Tijdens de jaren 1700 waren executies in Frankrijk openbare evenementen waar hele steden bijeenkwamen om te kijken. Een veel voorkomende executiemethode voor een arme crimineel was quarteren, waarbij de ledematen van de gevangene aan vier ossen waren vastgebonden, waarna de dieren in vier verschillende richtingen werden gedreven en de persoon uit elkaar rukten. Criminelen uit de hogere klasse konden zich een weg banen naar een minder pijnlijke dood door op te hangen of te onthoofden.
De guillotine is een instrument voor het toebrengen van de doodstraf door onthoofding die na 1792 (tijdens de Franse revolutie) in Frankrijk algemeen werd gebruikt. In 1789 suggereerde een Franse arts eerst dat alle criminelen zouden moeten worden geëxecuteerd door een "machine die zich pijnloos onthoudt."
Erfgoedafbeeldingen / Getty-afbeeldingenDokter Joseph Ignace Guillotin werd geboren in Saintes, Frankrijk in 1738 en werd gekozen in de Franse Nationale Vergadering in 1789. Hij behoorde tot een kleine politieke hervormingsbeweging die de doodstraf volledig wilde verbannen. Guillotin pleitte voor een pijnloze en private doodstrafmethode die gelijk is voor alle klassen, als een tussenstap om de doodstraf volledig te verbieden.
Onthoofden waren al in Duitsland, Italië, Schotland en Perzië gebruikt voor aristocratische criminelen. Nooit was een dergelijk apparaat op grote institutionele schaal toegepast. De Fransen noemden de guillotine naar dokter Guillotin. De extra 'e' aan het einde van het woord is toegevoegd door een onbekende Engelse dichter die vond dat guillotine gemakkelijker te rijmen was.

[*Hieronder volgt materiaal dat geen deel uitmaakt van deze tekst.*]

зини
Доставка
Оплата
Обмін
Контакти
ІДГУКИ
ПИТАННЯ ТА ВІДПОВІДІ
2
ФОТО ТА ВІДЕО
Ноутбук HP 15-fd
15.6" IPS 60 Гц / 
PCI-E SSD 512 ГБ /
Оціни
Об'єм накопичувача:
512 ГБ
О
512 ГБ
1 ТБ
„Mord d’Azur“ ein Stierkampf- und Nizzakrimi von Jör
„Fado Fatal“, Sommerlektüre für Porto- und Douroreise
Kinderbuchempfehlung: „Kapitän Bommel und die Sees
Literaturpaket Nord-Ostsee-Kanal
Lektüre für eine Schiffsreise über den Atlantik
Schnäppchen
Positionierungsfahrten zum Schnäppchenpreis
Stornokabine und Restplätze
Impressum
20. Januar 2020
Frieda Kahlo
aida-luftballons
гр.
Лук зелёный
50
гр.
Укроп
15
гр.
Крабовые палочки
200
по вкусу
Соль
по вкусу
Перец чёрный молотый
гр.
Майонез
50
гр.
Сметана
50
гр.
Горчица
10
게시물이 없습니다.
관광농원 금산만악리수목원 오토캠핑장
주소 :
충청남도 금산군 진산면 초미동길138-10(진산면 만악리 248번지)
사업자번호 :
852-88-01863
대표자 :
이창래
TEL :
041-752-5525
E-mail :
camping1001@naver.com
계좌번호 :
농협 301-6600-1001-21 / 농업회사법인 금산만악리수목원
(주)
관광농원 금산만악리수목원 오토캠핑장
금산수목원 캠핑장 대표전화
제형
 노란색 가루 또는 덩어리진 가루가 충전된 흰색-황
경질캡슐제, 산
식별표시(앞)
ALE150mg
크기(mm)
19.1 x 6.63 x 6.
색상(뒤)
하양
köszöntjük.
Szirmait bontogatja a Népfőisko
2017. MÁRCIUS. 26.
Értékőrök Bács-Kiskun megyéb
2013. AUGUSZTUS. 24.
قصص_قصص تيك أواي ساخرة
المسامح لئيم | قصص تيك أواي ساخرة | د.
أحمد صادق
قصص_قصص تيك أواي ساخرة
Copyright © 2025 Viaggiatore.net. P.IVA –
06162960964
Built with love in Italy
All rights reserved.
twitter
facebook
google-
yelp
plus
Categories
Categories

Dokter Guillotin bouwde samen met de Duitse ingenieur en klavecimbelmaker Tobias Schmidt het prototype voor een ideale guillotinemachine. Schmidt stelde voor een diagonaal mes te gebruiken in plaats van een rond mes.
Opmerkelijke verbeteringen aan de guillotinemachine werden in 1870 aangebracht door de assistent-beul en timmerman Leon Berger. Berger voegde een veersysteem toe dat de mouton aan de onderkant van de bosjes stopte. Hij voegde een slot / blokkeerapparaat toe aan de lunette en een nieuw ontgrendelingsmechanisme voor het mes. Alle guillotines gebouwd na 1870 werden gemaakt volgens de constructie van Leon Berger.

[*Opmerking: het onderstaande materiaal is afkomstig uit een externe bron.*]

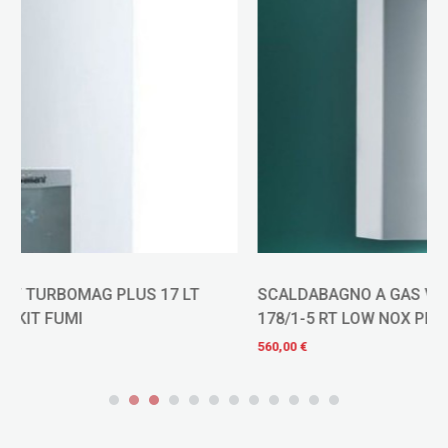
SCALDABAGNO A GAS VAILLANT OUTSIDEMAG 17 LT
178/1-5 RT LOW NOX PER ESTERNO
560,00 €
-2%
570,00 €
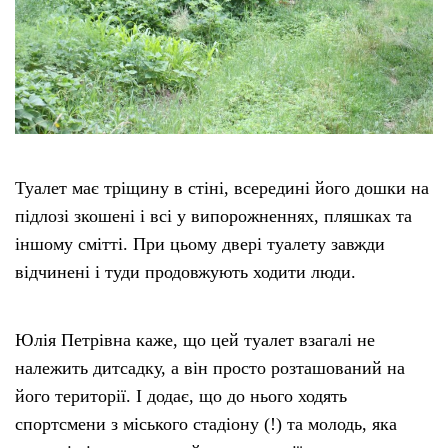
Туалет має тріщину в стіні, всередині його дошки на
підлозі зкошені і всі у випорожненнях, пляшках та
іншому смітті. При цьому двері туалету завжди
відчинені і туди продовжують ходити люди.
Юлія Петрівна каже, що цей туалет взагалі не
належить дитсадку, а він просто розташований на
його території. І додає, що до нього ходять
спортсмени з міського стадіону (!) та молодь, яка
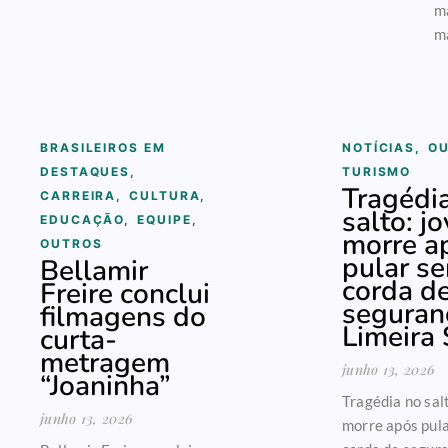
ma
ma
BRASILEIROS EM
NOTÍCIAS
,
O
DESTAQUES
,
TURISMO
Tragédi
CARREIRA
,
CULTURA
,
salto: j
EDUCAÇÃO
,
EQUIPE
,
morre a
OUTROS
pular s
Bellamir
corda d
Freire conclui
seguran
filmagens do
Limeira
curta-
metragem
junho 13, 2026
“Joaninha”
Tragédia no sal
junho 13, 2026
morre após pul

De Franse revolutie begon in 1789, het jaar van de beroemde bestorming van de Bastille. Op 14 juli van hetzelfde jaar werd koning Louis XVI van Frankrijk van de Franse troon verdreven en in ballingschap gestuurd. De nieuwe burgerlijke vergadering herschreef het wetboek van strafrecht en zei: "Ieder die tot de doodstraf is veroordeeld, moet zijn hoofd laten afsnijden." Alle klassen mensen werden nu gelijkelijk geëxecuteerd. De eerste guillotining vond plaats op 25 april 1792, toen Nicolas Jacques Pelletie guillotineerde op Place de Grève op de rechteroever. Ironisch genoeg liet Louis XVI zijn eigen hoofd afhakken op 21 januari 1793. Duizenden mensen werden publiekelijk guillotinisch tijdens de Franse revolutie.

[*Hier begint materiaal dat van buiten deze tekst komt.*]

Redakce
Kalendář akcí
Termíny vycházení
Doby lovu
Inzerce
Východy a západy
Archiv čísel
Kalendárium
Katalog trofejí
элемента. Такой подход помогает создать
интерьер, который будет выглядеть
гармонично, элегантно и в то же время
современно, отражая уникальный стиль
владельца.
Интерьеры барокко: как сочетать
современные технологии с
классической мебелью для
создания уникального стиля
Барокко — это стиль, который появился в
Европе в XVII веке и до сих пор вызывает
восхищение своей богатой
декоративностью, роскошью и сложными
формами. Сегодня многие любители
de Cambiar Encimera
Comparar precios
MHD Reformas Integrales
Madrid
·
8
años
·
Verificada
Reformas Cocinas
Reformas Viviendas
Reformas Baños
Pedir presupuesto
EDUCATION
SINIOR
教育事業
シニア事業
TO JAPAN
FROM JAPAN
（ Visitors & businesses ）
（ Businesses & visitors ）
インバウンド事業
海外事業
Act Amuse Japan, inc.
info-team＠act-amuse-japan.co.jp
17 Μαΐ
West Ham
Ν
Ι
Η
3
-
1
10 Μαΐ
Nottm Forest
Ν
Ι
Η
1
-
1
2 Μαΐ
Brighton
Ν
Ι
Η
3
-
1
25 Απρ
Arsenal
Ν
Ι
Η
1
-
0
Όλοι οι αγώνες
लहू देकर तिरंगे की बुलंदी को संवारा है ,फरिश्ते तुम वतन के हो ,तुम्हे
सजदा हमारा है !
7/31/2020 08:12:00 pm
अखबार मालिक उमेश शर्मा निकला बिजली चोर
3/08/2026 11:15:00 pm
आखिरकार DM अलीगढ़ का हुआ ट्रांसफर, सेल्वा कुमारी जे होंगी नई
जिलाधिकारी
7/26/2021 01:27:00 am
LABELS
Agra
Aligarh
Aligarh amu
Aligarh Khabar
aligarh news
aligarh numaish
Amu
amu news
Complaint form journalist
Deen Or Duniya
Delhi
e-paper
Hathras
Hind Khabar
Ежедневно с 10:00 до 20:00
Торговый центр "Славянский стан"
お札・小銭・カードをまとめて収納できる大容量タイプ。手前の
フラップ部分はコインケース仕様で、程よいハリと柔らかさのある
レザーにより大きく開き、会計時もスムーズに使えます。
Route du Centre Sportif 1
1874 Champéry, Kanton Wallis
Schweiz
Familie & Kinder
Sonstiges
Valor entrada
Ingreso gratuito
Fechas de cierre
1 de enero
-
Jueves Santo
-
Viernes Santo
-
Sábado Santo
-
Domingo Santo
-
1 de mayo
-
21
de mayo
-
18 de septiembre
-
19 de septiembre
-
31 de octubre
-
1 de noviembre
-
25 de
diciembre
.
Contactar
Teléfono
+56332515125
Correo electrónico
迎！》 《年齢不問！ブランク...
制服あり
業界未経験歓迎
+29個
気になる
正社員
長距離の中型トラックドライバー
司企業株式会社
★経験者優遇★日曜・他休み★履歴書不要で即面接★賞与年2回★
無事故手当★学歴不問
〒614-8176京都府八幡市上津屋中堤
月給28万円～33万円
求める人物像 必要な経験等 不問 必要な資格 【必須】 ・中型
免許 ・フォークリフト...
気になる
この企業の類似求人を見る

Op 10 september 1977 vond de laatste executie door guillotine plaats in Marseille, Frankrijk, toen de moordenaar Hamida Djandoubi werd onthoofd.
In een wetenschappelijke poging om vast te stellen of er enig bewustzijn achterbleef na onthoofding door de guillotine, woonden drie Franse artsen de executie van Monsieur Theotime Prunier in 1879 bij, na zijn voorafgaande toestemming te hebben verkregen om het onderwerp van hun experimenten te zijn.
Onmiddellijk nadat het mes op de veroordeelde man viel, pakte het trio zijn hoofd op en probeerde een teken van intelligente reactie op te wekken door 'in zijn gezicht te schreeuwen, spelden in te steken, ammoniak onder zijn neus, zilvernitraat en kaarsvlammen op zijn oogballen aan te brengen. ." In reactie daarop konden ze alleen opnemen dat het gezicht van M Prunier 'een verbaasde blik wierp'.